*** RAW DATA Section Begins ***

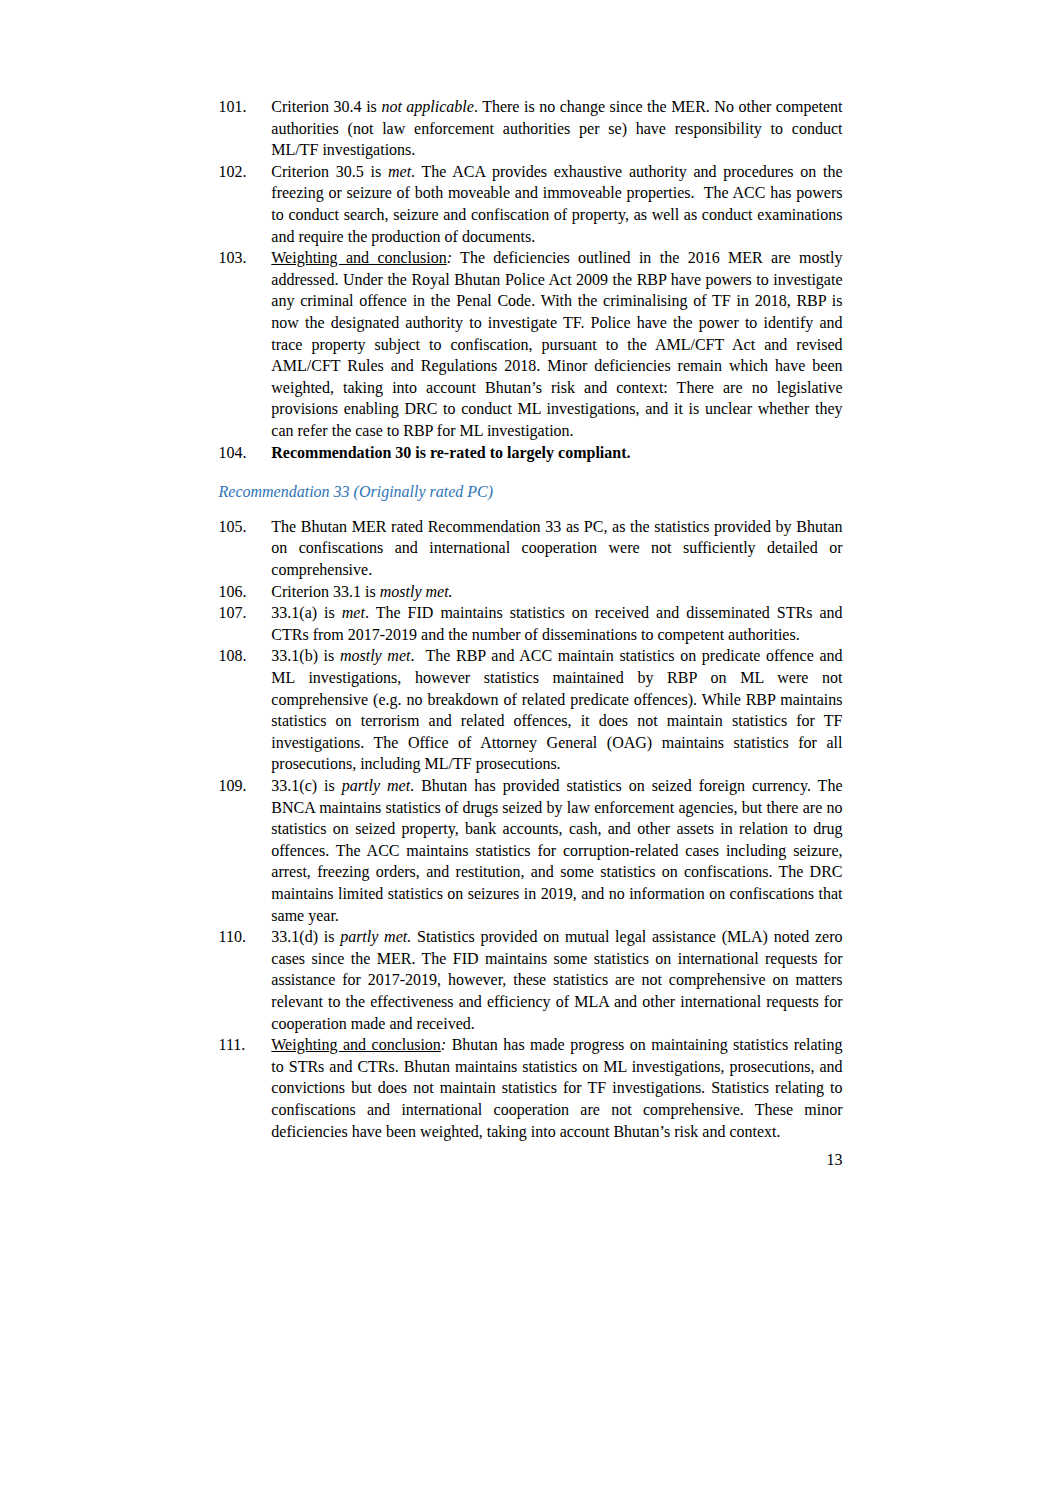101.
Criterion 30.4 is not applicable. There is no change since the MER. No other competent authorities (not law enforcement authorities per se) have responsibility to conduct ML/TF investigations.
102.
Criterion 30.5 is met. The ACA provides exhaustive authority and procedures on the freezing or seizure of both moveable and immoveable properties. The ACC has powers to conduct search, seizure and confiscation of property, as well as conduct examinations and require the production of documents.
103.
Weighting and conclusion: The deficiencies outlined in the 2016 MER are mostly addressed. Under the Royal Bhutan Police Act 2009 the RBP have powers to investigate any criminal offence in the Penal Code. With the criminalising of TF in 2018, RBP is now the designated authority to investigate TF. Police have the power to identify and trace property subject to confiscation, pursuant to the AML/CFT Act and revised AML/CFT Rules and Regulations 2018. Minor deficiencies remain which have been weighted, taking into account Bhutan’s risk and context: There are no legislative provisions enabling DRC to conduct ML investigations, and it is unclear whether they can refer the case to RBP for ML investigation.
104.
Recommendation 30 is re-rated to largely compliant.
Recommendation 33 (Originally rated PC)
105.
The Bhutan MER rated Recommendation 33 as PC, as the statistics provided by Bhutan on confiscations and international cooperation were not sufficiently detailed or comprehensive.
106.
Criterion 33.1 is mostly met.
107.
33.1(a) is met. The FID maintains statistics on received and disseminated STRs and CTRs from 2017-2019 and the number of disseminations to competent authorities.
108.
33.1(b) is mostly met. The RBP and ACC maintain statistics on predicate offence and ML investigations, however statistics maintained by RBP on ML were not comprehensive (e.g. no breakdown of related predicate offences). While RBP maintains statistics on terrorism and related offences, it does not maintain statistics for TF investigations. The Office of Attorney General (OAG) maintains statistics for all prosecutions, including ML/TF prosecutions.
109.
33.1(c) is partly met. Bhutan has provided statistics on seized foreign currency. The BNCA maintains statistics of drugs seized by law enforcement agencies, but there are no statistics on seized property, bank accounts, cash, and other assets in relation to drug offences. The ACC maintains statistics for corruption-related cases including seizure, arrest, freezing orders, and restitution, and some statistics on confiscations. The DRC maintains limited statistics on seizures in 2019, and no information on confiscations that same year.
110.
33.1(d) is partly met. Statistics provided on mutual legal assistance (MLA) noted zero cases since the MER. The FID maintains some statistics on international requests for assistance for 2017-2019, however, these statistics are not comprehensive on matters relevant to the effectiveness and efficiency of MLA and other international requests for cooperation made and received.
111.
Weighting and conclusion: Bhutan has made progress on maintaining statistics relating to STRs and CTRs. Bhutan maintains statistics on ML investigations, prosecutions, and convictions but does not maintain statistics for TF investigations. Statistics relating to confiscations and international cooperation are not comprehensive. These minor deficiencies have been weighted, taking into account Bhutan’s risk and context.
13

*** RAW DATA Section Ends ***

- EXERCISE OBJECTIVE:
An exact copy of every record above is needed, with all pictures left out.

- OUTPUT OF THE TASK:
101.
Criterion 30.4 is not applicable. There is no change since the MER. No other competent authorities (not law enforcement authorities per se) have responsibility to conduct ML/TF investigations.
102.
Criterion 30.5 is met. The ACA provides exhaustive authority and procedures on the freezing or seizure of both moveable and immoveable properties. The ACC has powers to conduct search, seizure and confiscation of property, as well as conduct examinations and require the production of documents.
103.
Weighting and conclusion: The deficiencies outlined in the 2016 MER are mostly addressed. Under the Royal Bhutan Police Act 2009 the RBP have powers to investigate any criminal offence in the Penal Code. With the criminalising of TF in 2018, RBP is now the designated authority to investigate TF. Police have the power to identify and trace property subject to confiscation, pursuant to the AML/CFT Act and revised AML/CFT Rules and Regulations 2018. Minor deficiencies remain which have been weighted, taking into account Bhutan’s risk and context: There are no legislative provisions enabling DRC to conduct ML investigations, and it is unclear whether they can refer the case to RBP for ML investigation.
104.
Recommendation 30 is re-rated to largely compliant.
Recommendation 33 (Originally rated PC)
105.
The Bhutan MER rated Recommendation 33 as PC, as the statistics provided by Bhutan on confiscations and international cooperation were not sufficiently detailed or comprehensive.
106.
Criterion 33.1 is mostly met.
107.
33.1(a) is met. The FID maintains statistics on received and disseminated STRs and CTRs from 2017-2019 and the number of disseminations to competent authorities.
108.
33.1(b) is mostly met. The RBP and ACC maintain statistics on predicate offence and ML investigations, however statistics maintained by RBP on ML were not comprehensive (e.g. no breakdown of related predicate offences). While RBP maintains statistics on terrorism and related offences, it does not maintain statistics for TF investigations. The Office of Attorney General (OAG) maintains statistics for all prosecutions, including ML/TF prosecutions.
109.
33.1(c) is partly met. Bhutan has provided statistics on seized foreign currency. The BNCA maintains statistics of drugs seized by law enforcement agencies, but there are no statistics on seized property, bank accounts, cash, and other assets in relation to drug offences. The ACC maintains statistics for corruption-related cases including seizure, arrest, freezing orders, and restitution, and some statistics on confiscations. The DRC maintains limited statistics on seizures in 2019, and no information on confiscations that same year.
110.
33.1(d) is partly met. Statistics provided on mutual legal assistance (MLA) noted zero cases since the MER. The FID maintains some statistics on international requests for assistance for 2017-2019, however, these statistics are not comprehensive on matters relevant to the effectiveness and efficiency of MLA and other international requests for cooperation made and received.
111.
Weighting and conclusion: Bhutan has made progress on maintaining statistics relating to STRs and CTRs. Bhutan maintains statistics on ML investigations, prosecutions, and convictions but does not maintain statistics for TF investigations. Statistics relating to confiscations and international cooperation are not comprehensive. These minor deficiencies have been weighted, taking into account Bhutan’s risk and context.
13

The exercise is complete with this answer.